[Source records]
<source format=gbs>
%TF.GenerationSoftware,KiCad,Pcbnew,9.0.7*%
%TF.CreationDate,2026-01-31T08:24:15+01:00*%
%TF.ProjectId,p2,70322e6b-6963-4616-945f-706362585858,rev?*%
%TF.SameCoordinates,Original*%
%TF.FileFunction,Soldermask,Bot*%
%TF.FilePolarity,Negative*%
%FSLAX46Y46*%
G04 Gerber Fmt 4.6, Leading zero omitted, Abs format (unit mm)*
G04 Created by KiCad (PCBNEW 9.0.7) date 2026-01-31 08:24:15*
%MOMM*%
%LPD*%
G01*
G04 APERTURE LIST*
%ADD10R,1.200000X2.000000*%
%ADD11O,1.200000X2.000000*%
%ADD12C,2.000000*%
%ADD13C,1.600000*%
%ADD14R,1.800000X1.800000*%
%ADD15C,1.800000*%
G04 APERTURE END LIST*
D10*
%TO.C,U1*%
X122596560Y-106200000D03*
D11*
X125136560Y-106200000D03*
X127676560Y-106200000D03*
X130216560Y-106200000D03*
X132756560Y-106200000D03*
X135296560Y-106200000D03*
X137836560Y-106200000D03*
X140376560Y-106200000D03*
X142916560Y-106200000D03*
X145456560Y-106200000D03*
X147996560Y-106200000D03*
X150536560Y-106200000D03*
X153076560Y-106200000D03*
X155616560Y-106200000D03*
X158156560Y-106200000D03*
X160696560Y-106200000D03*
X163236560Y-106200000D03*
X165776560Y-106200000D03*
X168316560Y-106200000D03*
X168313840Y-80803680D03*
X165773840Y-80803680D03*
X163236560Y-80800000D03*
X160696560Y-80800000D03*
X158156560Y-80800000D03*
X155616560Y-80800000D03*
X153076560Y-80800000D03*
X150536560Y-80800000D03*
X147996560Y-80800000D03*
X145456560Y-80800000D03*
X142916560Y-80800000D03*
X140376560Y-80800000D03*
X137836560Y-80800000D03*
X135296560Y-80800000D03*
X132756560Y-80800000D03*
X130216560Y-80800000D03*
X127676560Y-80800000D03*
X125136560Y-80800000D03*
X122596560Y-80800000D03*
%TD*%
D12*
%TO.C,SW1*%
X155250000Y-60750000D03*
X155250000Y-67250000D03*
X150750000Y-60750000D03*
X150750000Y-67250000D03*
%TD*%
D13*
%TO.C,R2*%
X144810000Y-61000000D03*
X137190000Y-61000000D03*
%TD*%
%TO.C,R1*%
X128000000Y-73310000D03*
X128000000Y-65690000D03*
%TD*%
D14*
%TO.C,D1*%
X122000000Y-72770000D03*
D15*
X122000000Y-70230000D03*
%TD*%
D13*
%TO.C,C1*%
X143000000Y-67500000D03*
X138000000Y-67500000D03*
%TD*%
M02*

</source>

--

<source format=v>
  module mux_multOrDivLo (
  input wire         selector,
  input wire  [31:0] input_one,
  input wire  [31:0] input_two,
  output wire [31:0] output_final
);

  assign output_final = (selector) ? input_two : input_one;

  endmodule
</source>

• Goal of the exercise:
List all lines above in which the string "APERTURE" appears.

• The completed task:
G04 APERTURE LIST*
G04 APERTURE END LIST*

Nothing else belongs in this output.